A senior U.S. official says the timetable for Afghanistan's elections - set for June - may have to be changed. But there is still a strong desire to keep to the original schedule.

Speaking to a Washington gathering by telephone from Kabul, U.S. Ambassador to Afghanistan Zalmay Khalilzad said presidential and general elections may have to be held separately.

"It will take some time - perhaps another two months - to determine whether, with every effort, whether elections can take place - meaning parliamentary along with the presidential - at the same time," said Ambassador Khalilzad.

At the gathering, which was sponsored by the non-governmental U.S. Institute for Peace, Mr. Khalilzad was more optimistic on the prospects for the presidential election than the parliamentary polls.

"I remain reasonably optimistic that a presidential election will take place on time," he said. "And I remain hopeful and will make, will encourage, that every effort be made that the parliamentary election take place at the same time."

Under the terms of a new constitution agreed upon last month, both elections are to be held in June. But the United Nations announced Wednesday that only one million of Afghanistan's 10.5 million eligible voters had been registered.
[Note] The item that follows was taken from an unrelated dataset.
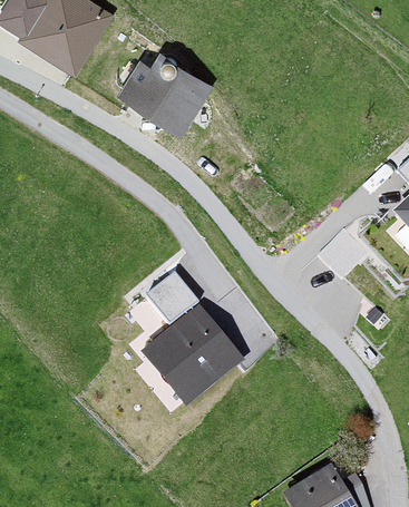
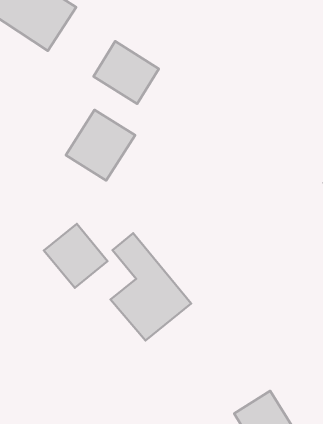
building: none -> [66,110,135,181]
building: none -> [44,224,108,288]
Mr. Khalilzad blamed the sluggish pace of registration on poor U.N. planning and continuing problems with security in the countryside.

One factor that explains the limited number of [registration] stations, currently, is poor planning on the part of the U.N.. And [factor] two has been this issue of security," said Mr. Khalilzad.
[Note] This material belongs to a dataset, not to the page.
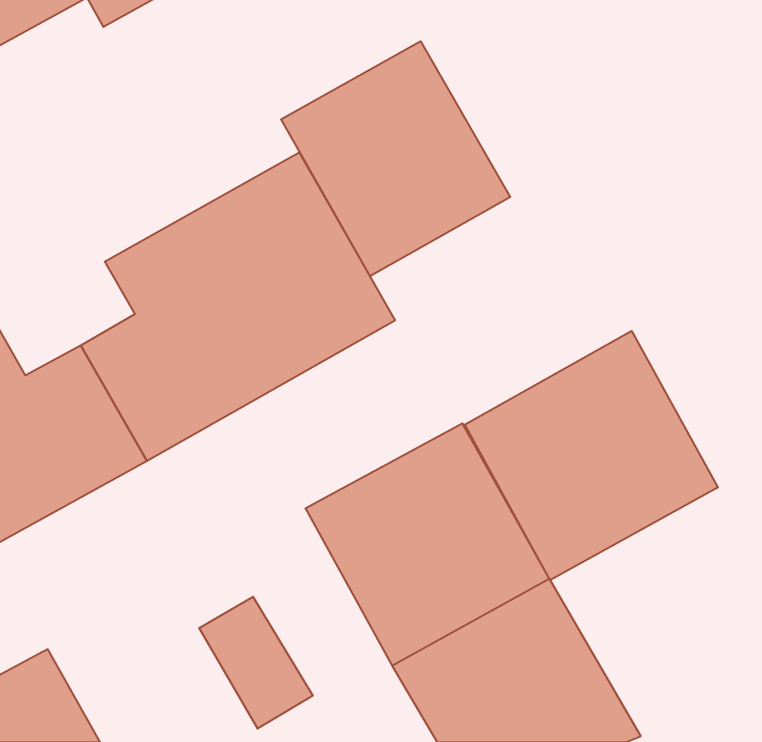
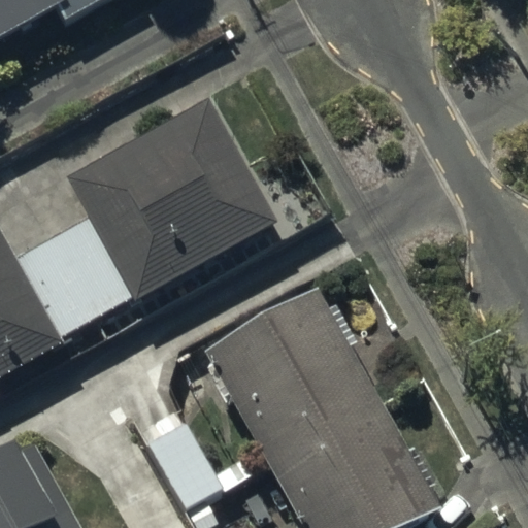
building: [281,41,510,276] -> none
building: [465,331,718,580] -> none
Nevertheless, he said, every effort will be made to salvage the original deadline to avoid sparking any controversy.

Speaking at the conference, Pakistani journalist Ahmed Rashid, who is a longtime observer of Afghan affairs, said separating the elections could cause severe problems for the current interim president, Hamid Karzai. He noted that a number of factions at the constitutional convention voiced staunch opposition to holding the presidential poll separately.

"The opposition groups were adamant that, if you do not have these elections together, we will consider Karzai as a dictator, and we will oppose him tooth and nail," said Mr. Rashid. But he says Mr. Karzai is determined to hold the presidential poll on time.

The issue of rescheduling elections is among those to be considered at an international conference late next month in Berlin.